On Mon, 08 Feb 2010 09:06 -0500, "Sean Kennedy" <[email protected]> wrote:
> Moving this to m...@...
> 
> Would part of this discussion usefully related to such issues like using
> 'dd'
> for diskwipes/copies/reformatting and slow data movement speeds?
> 
> There are times when I am wiping (for reuse) hard disks using 'dd' and I
> set
> the BlockSize to > 512 (like 1M or so sometimes)

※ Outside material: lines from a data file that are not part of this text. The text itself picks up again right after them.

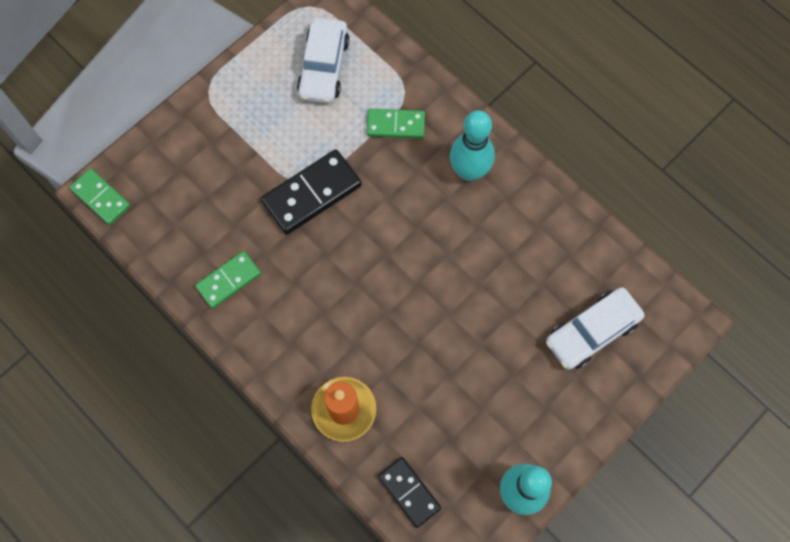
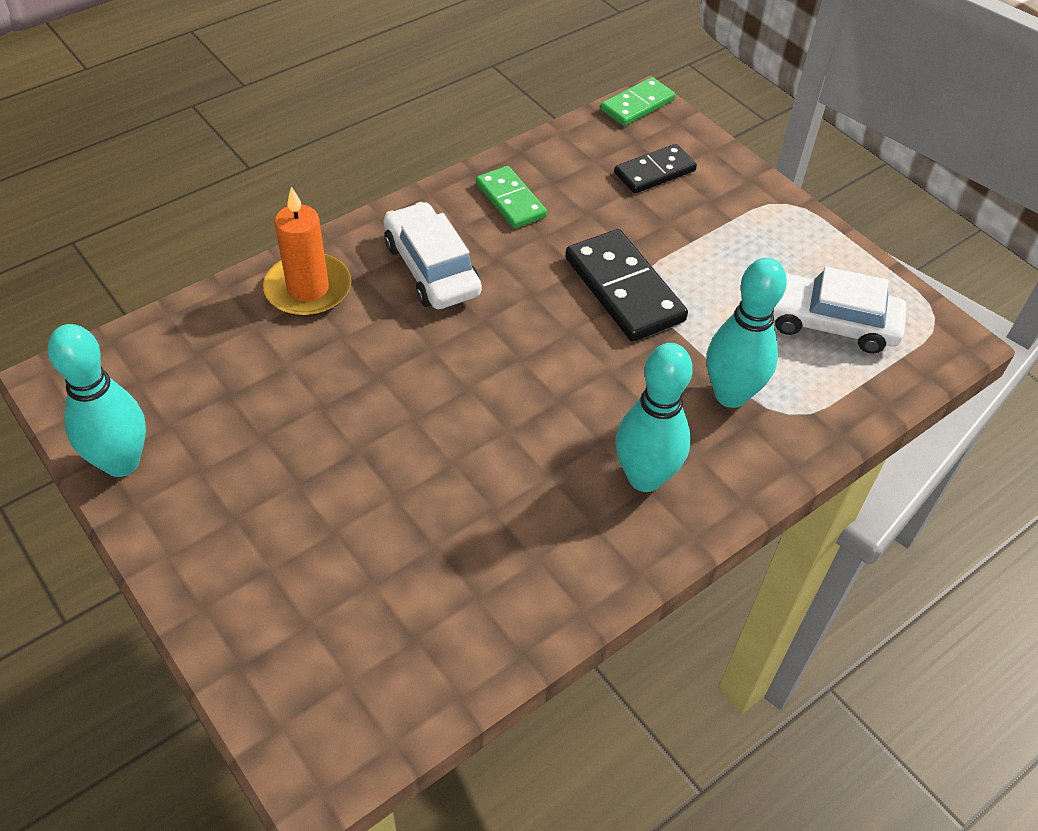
camera: 95 degrees right, 20 degrees down
green domino [366,109,425,139] -> turquoise bowling pin [707,258,787,408]
black domino [378,457,441,528] -> black domino moved to [614,144,697,194]
white car [546,287,645,370] -> white car moved to [384,202,482,309]

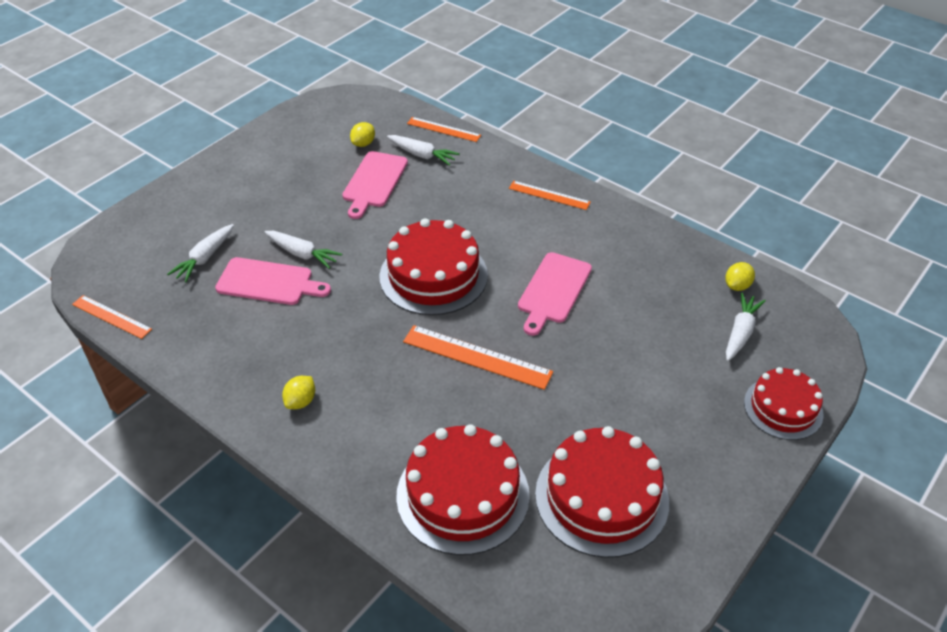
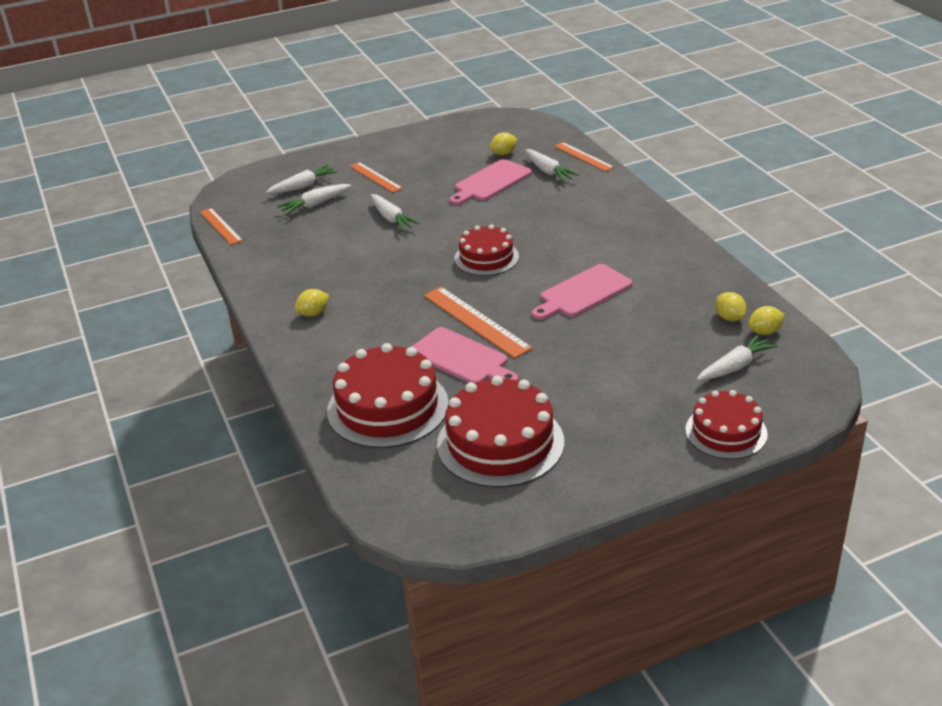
camera: 30 degrees right, 10 degrees down
pink cutting board [215,257,331,305] -> pink cutting board moved to [412,327,518,383]
red cake [380,218,488,315] -> red cake [455,225,519,276], size x0.63
orange ruler [509,181,591,210] -> orange ruler moved to [350,162,403,193]
none -> white carrot [266,164,338,194]
none -> yellow lemon [715,292,747,321]

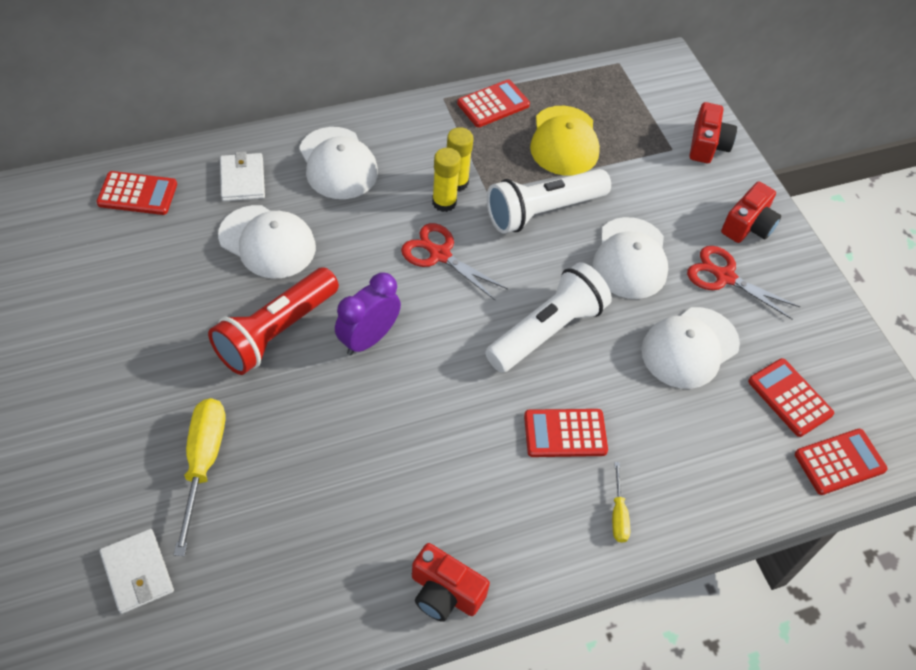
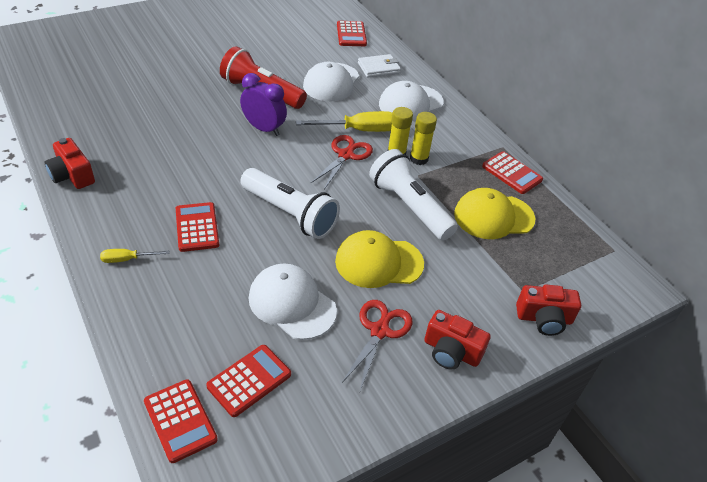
camera: 80 degrees right, 10 degrees down
white wallet [99,529,174,614] -> none
yellow screwdriver [174,398,225,556] -> yellow screwdriver moved to [296,111,393,132]
red camera [412,543,490,622] -> red camera turned 60 degrees counterclockwise [45,138,95,189]
white cap [593,217,668,299] -> yellow cap [335,230,424,288]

In my experience, a bs of 64k is about as big and fast as you'll get. Setting 
bs larger than that may make dd a tad faster, but not much.  Also, when IO 
errors occur with a larger bs you'll drop more data than you would have using a 
512 byte block. Some modified dd's, such as ddrescue, set larger blocksizes 
initially in an effort to increase speed, but revert to 512 bytes upon IO 
errors.

Brad


> and the transfer speeds are quite a lot slower than for using 'dd' on
> some
> other Operating systems. (Linux or Windows)
> 
> Mind you, for a lot of this, I am using oBSD RamDISK, so I am not
> anticipating
> a full-fledged OS support for the ATA or SCSI or USB2 platforms. But for
> those
> systems where I am using -stable or -current,  the speeds are still
> comparably
> slow.
> 
> I concur with Theo's point on portability and making a sysctl for kernel
> is
> hazardous, but what am I seeing in the above for 'dd' that would be
> causing
> the poor performance?
> (* BTW, I am using  if=/dev/zero for the baseline, other if=/...'es may
> have
> lower performance as an input for compare*)
> 
> 
> Just my 2 cents.
> 
> -sean
> 
> > Subject: Re: little cp diff
> > 2010/2/8 Theo de Raadt <[email protected]>:
> > > For those of you who asked why cp needs to be portable, come on.
> > > You've got it all wrong.  If cp isn't written in a portable fashion,
> > > then what is the point of doing anything else in a portable fashion.
> > This is good and reasonable answer. So I think we should stop discussion.